パリ同時テロ、自前の防諜機関創設が不可欠
吉原恒雄・元拓殖大教授(安全保障論)に聞く
――今回のテロでIS(「イスラム国」)が犯行声明を出し、オランド仏大統領もISの犯行と断定した。ISの狙いをどう見るか。
狙いは、欧米諸国のISへの軍事的反撃や資金・要員獲得への締め付けがようやく効果を表しはじめたことへの反撃といえる。ISにとって反撃は得意技であるテロしかない。
――オランド大統領はすぐに非常事態宣言を出した。
仏政府としては、観光客等への悪影響を承知の上で非常事態宣言を出したのは、事態を放置すれば国民の間にテロへの恐怖心が蔓延(まんえん)し、IS攻撃から手を引くよう求める世論が高まることを恐れたからではないか。頭を悩ましているイスラム諸国からの難民を制限する口実に利用できるとの思いもあろう。

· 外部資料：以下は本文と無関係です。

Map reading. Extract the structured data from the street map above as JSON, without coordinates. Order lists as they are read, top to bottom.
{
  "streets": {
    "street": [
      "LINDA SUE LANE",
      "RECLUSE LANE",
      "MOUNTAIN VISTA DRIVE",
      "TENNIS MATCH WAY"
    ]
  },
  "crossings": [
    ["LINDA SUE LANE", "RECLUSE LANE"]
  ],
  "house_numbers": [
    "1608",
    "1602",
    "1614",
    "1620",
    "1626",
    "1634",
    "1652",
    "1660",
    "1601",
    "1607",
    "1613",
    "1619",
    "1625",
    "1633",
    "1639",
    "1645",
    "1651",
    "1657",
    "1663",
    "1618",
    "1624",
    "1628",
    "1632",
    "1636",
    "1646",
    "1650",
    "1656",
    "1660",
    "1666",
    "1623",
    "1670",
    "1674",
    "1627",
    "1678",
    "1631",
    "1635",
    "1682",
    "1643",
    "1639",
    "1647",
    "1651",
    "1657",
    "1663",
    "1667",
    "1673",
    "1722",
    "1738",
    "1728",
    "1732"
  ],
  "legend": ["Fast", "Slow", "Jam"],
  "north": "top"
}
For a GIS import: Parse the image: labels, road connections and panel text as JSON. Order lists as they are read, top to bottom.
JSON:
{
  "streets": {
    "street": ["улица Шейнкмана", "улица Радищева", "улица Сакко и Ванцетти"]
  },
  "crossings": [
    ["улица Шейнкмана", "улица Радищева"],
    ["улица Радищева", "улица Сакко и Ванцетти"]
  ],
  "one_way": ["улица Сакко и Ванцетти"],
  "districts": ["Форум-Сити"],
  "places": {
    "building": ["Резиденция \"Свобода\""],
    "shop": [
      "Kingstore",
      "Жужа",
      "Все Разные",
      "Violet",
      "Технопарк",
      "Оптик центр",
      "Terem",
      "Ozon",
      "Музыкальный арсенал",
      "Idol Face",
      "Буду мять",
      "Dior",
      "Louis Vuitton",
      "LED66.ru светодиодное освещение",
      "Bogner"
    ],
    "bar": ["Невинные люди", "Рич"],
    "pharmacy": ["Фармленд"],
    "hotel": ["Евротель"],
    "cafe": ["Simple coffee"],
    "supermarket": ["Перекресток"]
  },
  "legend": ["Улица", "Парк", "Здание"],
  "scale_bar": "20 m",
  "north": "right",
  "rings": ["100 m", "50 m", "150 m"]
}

――当然、仏当局としても警戒していたと思うが、未然に防げなかった。その要因は何か。
テロとの戦いにおける核心は情報分野だ。英米独などに比べると、フランスの情報戦能力は劣っている。英米独などはIS組織への潜入情報要員を潜り込ませているだろう。これらを通じてテロ行動の計画を知っても、自国に直接関係なければ、同盟、友好国といえども教えようとしない。それによって苦労して潜入させた要員の正体が察知される公算が大きいからだ。
――武器提供など国内の勢力との連携があったと思うが。
欧州諸国は宗主国として旧植民地からの移民を多く受け入れている。フランスもその例外ではない。これら移民、子孫らにとってみると、ISに同情的でなくとも、資金、武器提供面で協力を求められれば、拒絶しにくい。このため、当然、攻撃までの潜伏先提供を含めて、国内勢力の協力は十分に考えられる。
――シリア難民が流入する形でテロが起きる素地が高まると思われるが、人道問題とのバランスもあり、根本的な規制措置も困難だろう。どう対応すべきか。
今回の事態を難民の流入を制限する口実にする可能性がある。国民世論も、“人道主義者”も、自分らに危難が降りかかってくるとすれば、流入賛成論も弱まろう。
――ロシアも米欧諸国もIS壊滅では同じだが、シリアのアサド政権への対応をめぐって分かれている。しかし、今回のテロでロシアと歩調を合わせる動きも出てくるのではないか。
欧米諸国と対IS作戦で若干は歩調を合わせるだろうが、大きな期待はできないと思われる。
――日本にとっても対岸の火事ではない。何が最大の教訓か。
テロはオランド大統領の指摘通り、戦争の一種であり、かつ低烈度戦争であるという認識を持つことが重要だ。低烈度戦争の特徴は、情報の戦いが中心であり、そのための秘密情報収集機関、防諜(ぼうちょう)機関が不可欠だ。裏社会の情報収集は在外公館などで行うことは不可能であること。また、同盟・友好国といえども、苦闘して築いた潜入情報網を破壊することを承知で入手したテロ計画を教えてくれる国はないことを自覚すべきである。